翻訳コラム by 石川正志
トップページに定期的に連載している「翻訳コラム」を、バックナンバーとしてまとめました。このコラムでは、金融の世界で使われる独特の表現を一つずつ取り上げ、説明いたします。

金融業界では固有の表現や用語が使われており、辞書などをみても、なかなか適切な訳語が見つかりません。証券・運用業界での実務経験、経済新聞の購読、業界紙の読み込みなどを通じて、「この英語はこの日本語を充てるとピッタリくる」という事例を紹介して参ります。
European debt crisis - 欧州債務問題

欧州の債務問題が、再び紙面を賑わせています。

ギリシャから始まった債務問題が、アイルランド、ポルトガルを経て、イタリアやスペインに波及する懸念が高まり、これらの国の国債利回りが上昇しています。

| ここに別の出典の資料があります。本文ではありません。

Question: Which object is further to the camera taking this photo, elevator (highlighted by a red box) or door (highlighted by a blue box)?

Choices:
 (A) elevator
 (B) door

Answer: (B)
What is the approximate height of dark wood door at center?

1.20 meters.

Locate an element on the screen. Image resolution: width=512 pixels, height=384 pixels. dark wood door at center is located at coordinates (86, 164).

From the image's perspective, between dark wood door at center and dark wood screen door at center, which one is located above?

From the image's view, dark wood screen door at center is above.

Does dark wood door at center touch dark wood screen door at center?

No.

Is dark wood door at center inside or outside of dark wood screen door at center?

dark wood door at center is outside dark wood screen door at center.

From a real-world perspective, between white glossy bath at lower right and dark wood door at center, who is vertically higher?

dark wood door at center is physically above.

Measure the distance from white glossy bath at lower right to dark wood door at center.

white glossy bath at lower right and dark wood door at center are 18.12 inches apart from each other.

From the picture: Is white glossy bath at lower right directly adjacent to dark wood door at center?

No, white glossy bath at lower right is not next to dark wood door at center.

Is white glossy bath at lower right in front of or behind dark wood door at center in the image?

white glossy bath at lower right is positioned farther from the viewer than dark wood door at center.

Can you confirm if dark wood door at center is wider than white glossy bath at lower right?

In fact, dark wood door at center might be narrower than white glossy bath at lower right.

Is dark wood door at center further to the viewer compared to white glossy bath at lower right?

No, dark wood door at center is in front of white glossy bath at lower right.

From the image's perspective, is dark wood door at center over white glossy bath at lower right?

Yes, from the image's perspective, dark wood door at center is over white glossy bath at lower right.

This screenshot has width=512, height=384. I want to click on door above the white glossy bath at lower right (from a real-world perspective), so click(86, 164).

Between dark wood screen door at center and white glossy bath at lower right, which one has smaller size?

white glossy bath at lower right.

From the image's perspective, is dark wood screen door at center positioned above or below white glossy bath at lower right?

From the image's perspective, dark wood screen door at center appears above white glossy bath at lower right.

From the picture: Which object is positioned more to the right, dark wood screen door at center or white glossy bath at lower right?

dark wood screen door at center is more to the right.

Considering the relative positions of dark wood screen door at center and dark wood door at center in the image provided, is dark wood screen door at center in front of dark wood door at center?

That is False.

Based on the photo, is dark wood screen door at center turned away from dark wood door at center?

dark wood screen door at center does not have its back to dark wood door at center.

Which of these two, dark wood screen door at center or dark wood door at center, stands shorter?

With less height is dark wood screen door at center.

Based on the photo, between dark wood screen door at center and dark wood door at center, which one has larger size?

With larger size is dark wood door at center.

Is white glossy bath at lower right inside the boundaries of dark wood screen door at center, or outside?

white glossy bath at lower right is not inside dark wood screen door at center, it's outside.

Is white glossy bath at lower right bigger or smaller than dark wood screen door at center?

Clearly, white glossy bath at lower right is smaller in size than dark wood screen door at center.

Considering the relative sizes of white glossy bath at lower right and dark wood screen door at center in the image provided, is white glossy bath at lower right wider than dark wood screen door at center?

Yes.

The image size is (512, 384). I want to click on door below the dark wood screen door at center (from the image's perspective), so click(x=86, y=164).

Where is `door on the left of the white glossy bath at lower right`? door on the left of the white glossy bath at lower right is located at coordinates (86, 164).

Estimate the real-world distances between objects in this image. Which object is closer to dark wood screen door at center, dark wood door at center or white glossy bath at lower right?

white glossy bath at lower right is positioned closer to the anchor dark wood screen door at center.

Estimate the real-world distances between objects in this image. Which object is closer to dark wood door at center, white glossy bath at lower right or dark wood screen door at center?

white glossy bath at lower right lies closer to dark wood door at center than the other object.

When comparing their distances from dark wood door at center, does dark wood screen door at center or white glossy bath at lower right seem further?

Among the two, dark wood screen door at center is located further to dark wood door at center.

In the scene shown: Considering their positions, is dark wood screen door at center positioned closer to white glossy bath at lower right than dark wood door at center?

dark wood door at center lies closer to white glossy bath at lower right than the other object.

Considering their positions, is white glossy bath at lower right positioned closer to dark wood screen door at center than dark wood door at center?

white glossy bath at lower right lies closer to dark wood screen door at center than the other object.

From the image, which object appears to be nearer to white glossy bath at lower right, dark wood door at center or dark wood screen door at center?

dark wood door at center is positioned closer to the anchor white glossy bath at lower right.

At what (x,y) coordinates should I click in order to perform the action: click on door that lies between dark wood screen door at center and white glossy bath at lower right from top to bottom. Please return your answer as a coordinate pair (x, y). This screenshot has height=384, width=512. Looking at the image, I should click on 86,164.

この問題は、英語では、European sovereign debt crisisのほか、European debt crisis、sovereign crisisなどのほか、シンプルにEuropean crisis、economic crisis in Europeといった表現で、翻訳原稿に登場してきます。

日本語ではどのような表現があるでしょうか。新聞その他メディアでは、いろいろな言い回しが使われています。

欧州債務問題
欧州の財務問題
財政危機
欧州債務不安
欧州の財政懸念
欧州の財政不安
南欧諸国の財政悪化懸念
欧州問題
欧州の信用不安

最近の頻出用語であり、事態が急速に好転するとは思えず、今後も目にすることが予想されるため、3つ位の表現を、自分の言葉の引き出しに入れておくと良いと思います。